Perestrelo ficou perplexo e manteve-se me silêncio durante
alguns instantes.
«Lembra-se de alguma particularidade sobre o carro?»
«O farolim do lado esquerdo estava partido e logo abaixo deste
existia uma amolgadela com marcas de tinta azul.»
«Você daria um grande detetive.» Disse Perestrelo, com um
sorriso maroto.
Perestrelo ia jurar que havia algum arrependimento no tom de voz
dele, mas podia ser apenas impressão sua. Quando chegou ao hotel foi até ao bar
e depois da tosta mista e do sumo bebeu um café e um whisky. Estava na hora de
dormir.
No dia seguinte acordou cedo e foi até à universidade falar com
uns amigos. Era uma visita que não acrescentava nada à sua investigação mas que
não podia deixar de fazer. Depois foi visitar a pessoa que o seu amigo detetive
privado lhe tinha indicado. A visita foi menos proveitosa do que ele esperava,
em termos imediatos, mas abriu-lhe um novo mundo de possibilidades.
«Infelizmente não consigo ajudá-lo. Na altura do escândalo uma
advogada forçou-me a vender-lhe as imagens gravadas pela camara externa. Eu não
vi as imagens mas o carro onde a jovem foi assassinada, foi encontrado à frente
da casa.»
«Lembra-se da matrícula do carro?»
«O carro não tinha matrícula, mas tinha o farolim do lado
esquerdo partido e uma amolgadela com vestígios de tinta azul.»
«Isso não permitiu identificar o condutor da viatura?»
«A viatura tinha sido roubada e o farolim foi partido numa
manobra de marcha atrás. O condutor bateu num portão pintado de azul.»

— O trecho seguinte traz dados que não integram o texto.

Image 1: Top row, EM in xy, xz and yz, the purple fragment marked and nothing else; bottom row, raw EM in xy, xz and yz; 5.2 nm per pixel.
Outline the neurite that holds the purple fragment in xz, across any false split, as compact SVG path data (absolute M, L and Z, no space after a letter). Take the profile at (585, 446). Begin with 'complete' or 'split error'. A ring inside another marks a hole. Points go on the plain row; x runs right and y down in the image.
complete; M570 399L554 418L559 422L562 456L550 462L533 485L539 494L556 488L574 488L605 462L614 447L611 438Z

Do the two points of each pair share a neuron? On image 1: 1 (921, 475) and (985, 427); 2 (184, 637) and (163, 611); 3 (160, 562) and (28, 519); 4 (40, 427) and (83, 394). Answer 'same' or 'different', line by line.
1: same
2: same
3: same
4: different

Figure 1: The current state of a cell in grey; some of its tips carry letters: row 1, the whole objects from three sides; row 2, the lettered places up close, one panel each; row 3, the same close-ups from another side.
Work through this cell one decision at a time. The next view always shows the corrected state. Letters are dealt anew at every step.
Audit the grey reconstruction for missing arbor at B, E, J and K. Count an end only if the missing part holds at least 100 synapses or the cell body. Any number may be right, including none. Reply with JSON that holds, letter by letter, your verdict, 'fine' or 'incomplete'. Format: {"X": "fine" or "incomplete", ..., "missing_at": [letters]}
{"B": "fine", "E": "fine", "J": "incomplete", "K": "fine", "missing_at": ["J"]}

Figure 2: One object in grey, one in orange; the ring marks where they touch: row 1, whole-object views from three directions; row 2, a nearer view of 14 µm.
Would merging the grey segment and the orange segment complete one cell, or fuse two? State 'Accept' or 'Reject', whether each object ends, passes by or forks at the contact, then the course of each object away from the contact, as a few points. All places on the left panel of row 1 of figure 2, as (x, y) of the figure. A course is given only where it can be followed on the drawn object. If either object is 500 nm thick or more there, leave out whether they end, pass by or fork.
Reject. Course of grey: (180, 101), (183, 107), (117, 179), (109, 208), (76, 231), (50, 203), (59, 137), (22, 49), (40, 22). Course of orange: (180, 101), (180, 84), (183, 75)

Perestrelo percebeu de imediato que era o mesmo carro onde as
jovens tinham entrado de acordo com o testemunho do taxista.
«Lembra-se do nome da advogada?»
«O nome que ela deu era falso. Espere, ela telefonou-me
recentemente para saber se tinha aparecido alguém a perguntar por ela. Pode ter
sido impressão minha, mas ela parecia muito assustada.»
«Como é que isso me pode ajudar?»
«Eu penso que ela viu o vídeo. Se conseguir falar com ela talvez
possa saber quem era o condutor. Entretanto, eu consegui localizar a origem do
telefonema e associá-lo a uma morada em Portugal. Vou dar-lha.»
«De que forma é que as imagens deste vídeo interessam para o
caso do Roger Walker?»
«Penso que está tudo ligado. A advogada que veio falar comigo
representava uma família com alguma relação com o Chef Wlaker. Eles tinham algo
a perder é por isso que os gorilas deles destruíram o meu equipamento e ela me
deixou dinheiro suficiente para comprar dois ou três novos.